El padre Braulio toma una cita  del 24 de enero de 1708 según se asienta en el llamado Libro “Becerro”, que contiene el primer inventario de dicho convento. “ … y un Niño Jesús que dejó el P. Fray Luis de Aranguren, que es el que trajo de Jerusalén… su valor no se pone aquí por ser de tanta estimación la alhaja, que no se le halla precio… y todos quedaron inmensamente admirados y  devotos, al ver la maravillosa perfección del Santo Niño. Sin el menor recelo o engaño debemos creer que Fray Luis de Aranguren trajo el Santo Niño de los lugares santos de Jerusalén… Papeles solicitados por el Padre lo acreditan”.

Afirma Velasco que en el siglo XVIII la imagen recorría en procesión el interior del templo la noche de Navidad. También cuenta que durante el octavario presidía el templo desde el presbiterio.

Pasadas las fiestas se colocaba en una urna de vidrio, siendo expuesto hasta el inicio de la Cuaresma junto al retablo de la Virgen de la Soledad. Entonces, era reservado, cubriéndose con una cortina hasta el próximo 24 de diciembre hasta que “Avanzado el año 1764 el Santo Niño de Belén obtiene el trono que merece: el actual retablo del Santo Niño de Belén que preside toda la nave derecha. Es obra del insigne maestro Domingo Gutiérrez”. Alllí puede admirarse todo el año, menos en la octava de Navidad, que permanece en el centro del presbiterio, en la nave central.

Ojalá cuando estos tiempos aciagos de pandemia culminen muchas personas devotas del Niño Jesús se acerquen al templo de san Francisco a visitarlo. Mientras, compartimos este hermoso rosario.

Rosarito al Niño Jesús

(Dado a conocer por el padre Braulio, quien afirma que era muy popular en tiempos de la Colonia)

Está estructurado en cuatro partes. Cada una comienza con esta invocación:

Niño bendito, triunfante y glorioso

como Dios Todopoderoso

haz que mis penas se vuelvan gozo

Pues eres un Dios misericordioso.

A continuación repetimos diez veces  cada una de las cuatro invocaciones siguientes intercaladas con diez Ave Marías.

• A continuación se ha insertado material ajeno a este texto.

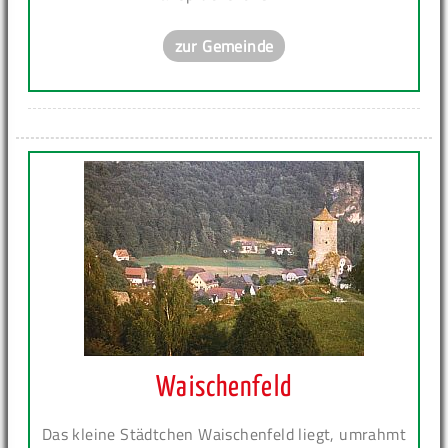
zur Gemeinde
Waischenfeld
Das kleine Städtchen Waischenfeld liegt, umrahmt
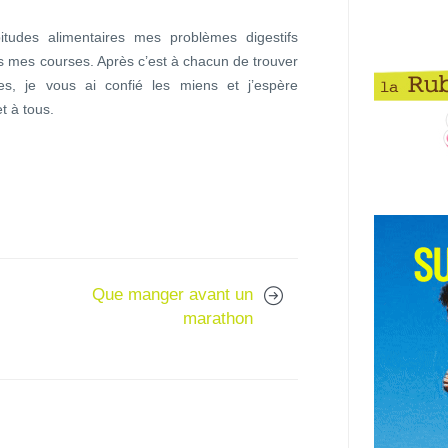
bitudes alimentaires mes problèmes digestifs
s mes courses. Après c’est à chacun de trouver
ces, je vous ai confié les miens et j’espère
t à tous.
Que manger avant un
marathon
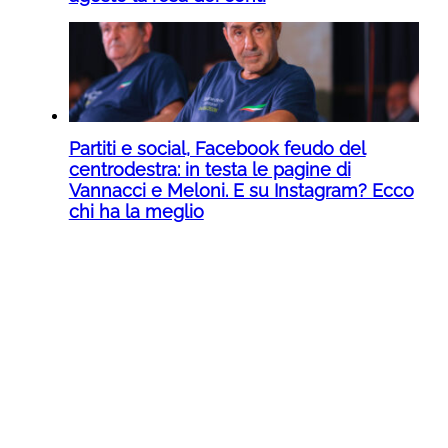
Partiti e social, Facebook feudo del
centrodestra: in testa le pagine di
Vannacci e Meloni. E su Instagram? Ecco
chi ha la meglio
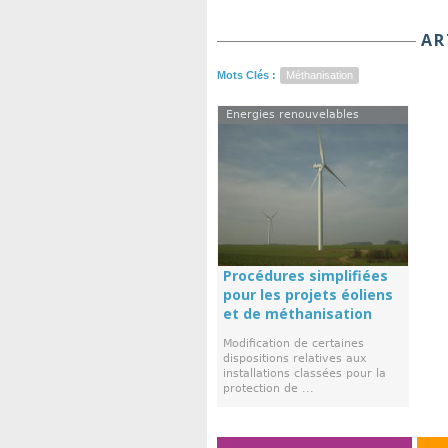
AR
Mots Clés :
Méthanisation
Energies renouvelables
Procédures simplifiées
pour les projets éoliens
et de méthanisation
Modification de certaines
dispositions relatives aux
installations classées pour la
protection de ...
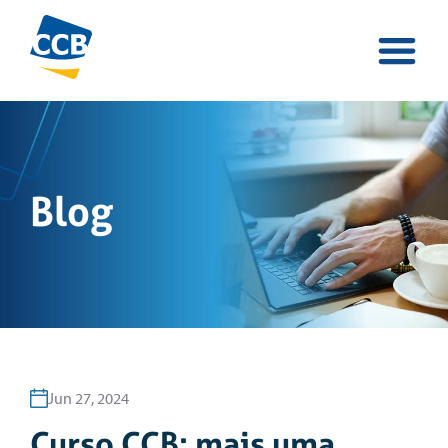
Blog
Jun 27, 2024
Curso CCB: mais uma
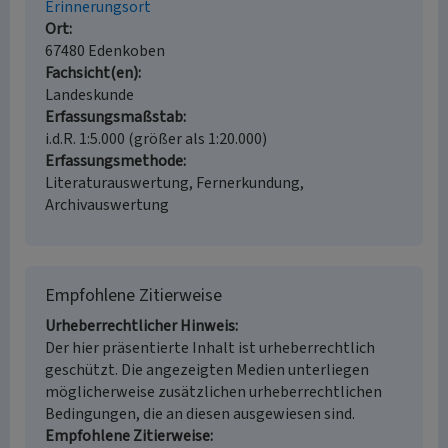
Erinnerungsort
Ort
67480 Edenkoben
Fachsicht(en)
Landeskunde
Erfassungsmaßstab
i.d.R. 1:5.000 (größer als 1:20.000)
Erfassungsmethode
Literaturauswertung, Fernerkundung,
Archivauswertung
Empfohlene Zitierweise
Urheberrechtlicher Hinweis
Der hier präsentierte Inhalt ist urheberrechtlich
geschützt. Die angezeigten Medien unterliegen
möglicherweise zusätzlichen urheberrechtlichen
Bedingungen, die an diesen ausgewiesen sind.
Empfohlene Zitierweise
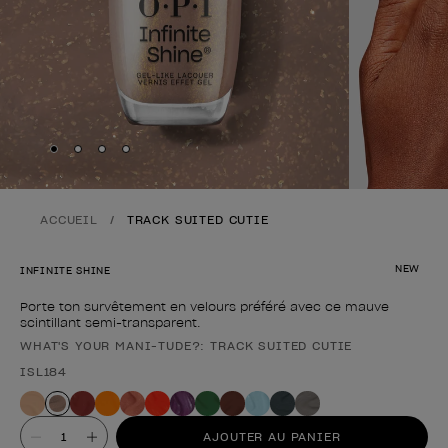
Skip to slide
Skip to slide
Skip to slide
Skip to slide
1
2
3
4
ACCUEIL
TRACK SUITED CUTIE
NEW
INFINITE SHINE
Porte ton survêtement en velours préféré avec ce mauve
scintillant semi-transparent.
WHAT'S YOUR MANI-TUDE?: TRACK SUITED CUTIE
Forme du produit
ISL184
Valeur
AJOUTER AU PANIER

1.- Bendita  sea ¡Oh María! La hora en que fuiste escogida para ser madre de Dios.

2.-  Bendita sea ¡Oh María! La hora en que nació el Niño Jesús.

3.- Bendito sea ¡Oh María! Aquel primer abrazo que diste al Niño Jesús, hijo de Dios.

4.- Bendito sea ¡oh María! Aquel primer alimento que diste al Niño Jesús hijo de Dios.